Error when trying to implement Holt-Winters Exponential Smoothing in Pyspark


I am trying to perform Holt-Winters Exponential Smoothing on my dataset FinalModel which has Date as an index and Crimecount column in addition to other columns. I only want to forecast the CrimeCount column but I am getting the following error:

ValueError: Buffer dtype mismatch, expected 'double' but got 'long long'

My code:

df = FinalModel.copy()
train, test = FinalModel.iloc[:85, 18], df.iloc[85:, 18]
import pandas as pd
import numpy as np
import matplotlib.pyplot as plt
from statsmodels.tsa.holtwinters import ExponentialSmoothing

df.index.freq = 'MS'
model = ExponentialSmoothing(train.astype(np.int64), seasonal='mul', seasonal_periods=12).fit()
pred = model.predict(start=test.index[0], end=test.index[-1])
plt.plot(train.index, train, label='Train')
plt.plot(test.index, test, label='Test')
plt.plot(pred.index, pred, label='Holt-Winters')
plt.legend(loc='best')

Solution

  • The error says that the input values should be doubles, but instead long types were received.
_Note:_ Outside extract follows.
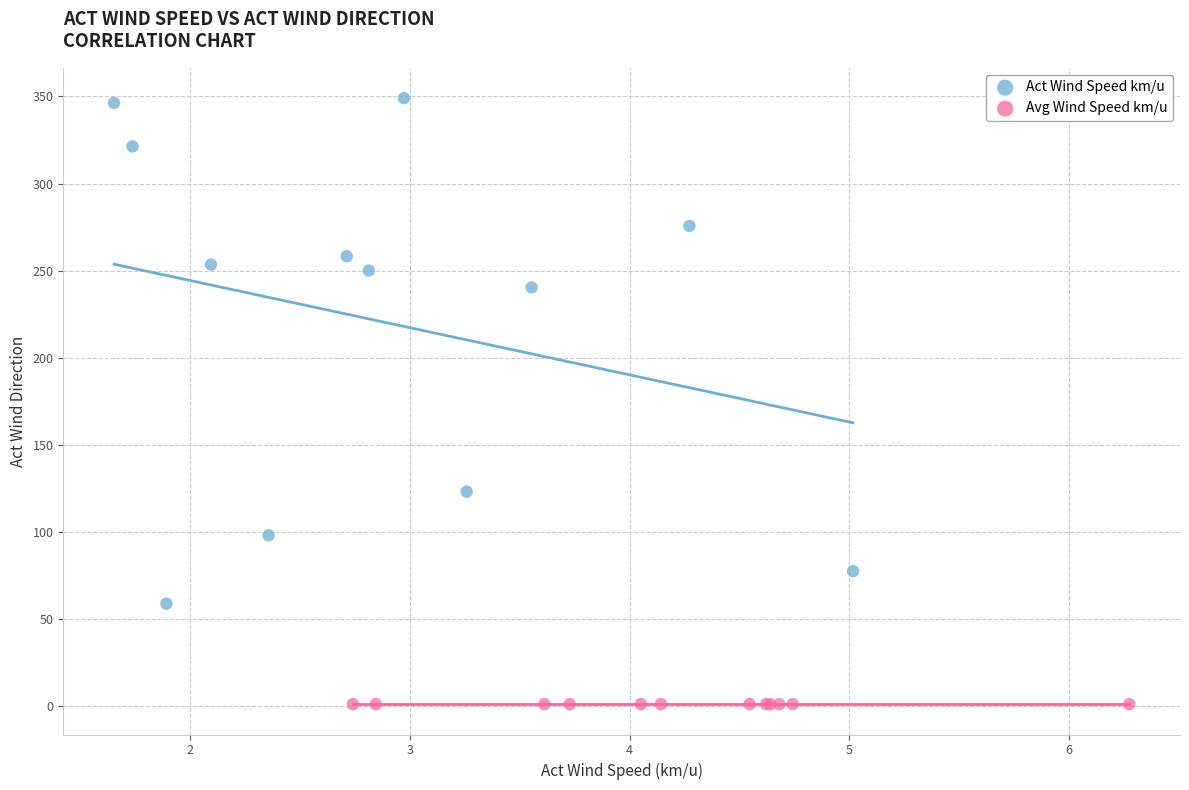

Which series reaches the maximum Y coordinate?

Act Wind Speed km/u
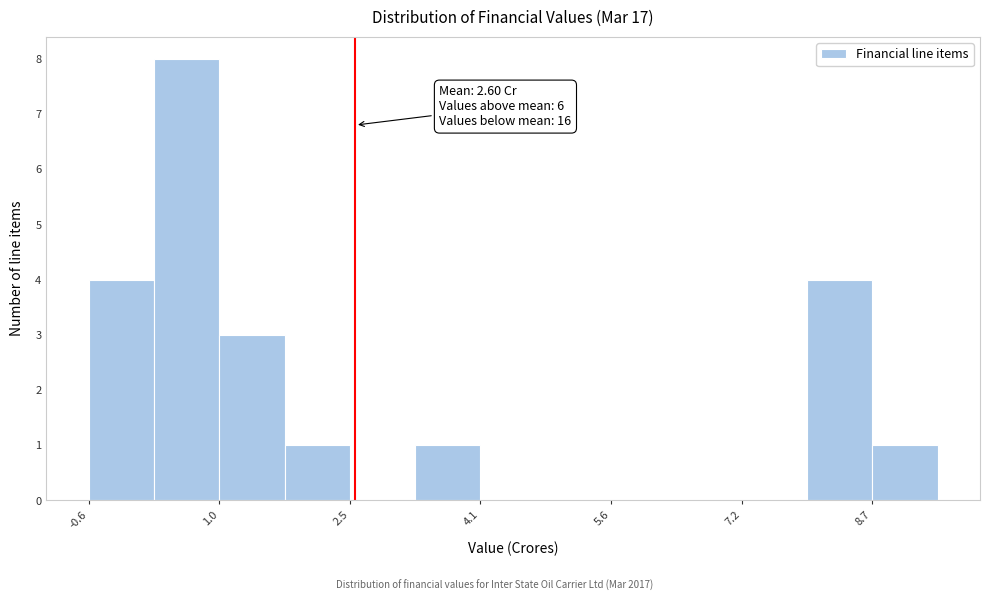

Read against the x-axis, roughly where is the centre of the tallest bar?

0.6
Forcing the input values to be numpy floats instead of numpy ints will do the trick:

    df = FinalModel.copy()
    train, test = FinalModel.iloc[:85, 18], df.iloc[85:, 18]
    import pandas as pd
    import numpy as np
    import matplotlib.pyplot as plt
    from statsmodels.tsa.holtwinters import ExponentialSmoothing
    
    df.index.freq = 'MS'
    model = ExponentialSmoothing(train.astype('<f8'), seasonal='mul', seasonal_periods=12).fit()
    pred = model.predict(start=test.index[0], end=test.index[-1])
    plt.plot(train.index, train, label='Train')
    plt.plot(test.index, test, label='Test')
    plt.plot(pred.index, pred, label='Holt-Winters')
    plt.legend(loc='best')
    

    Usually most statistical models both from statsmodels and sklearn assume the input values are floats. Most of these methods do the conversion automatically for you, but it seems that the ExponentialSmoothing does not. Nevertheless it is a good habit to cast the input values to floats for consistency.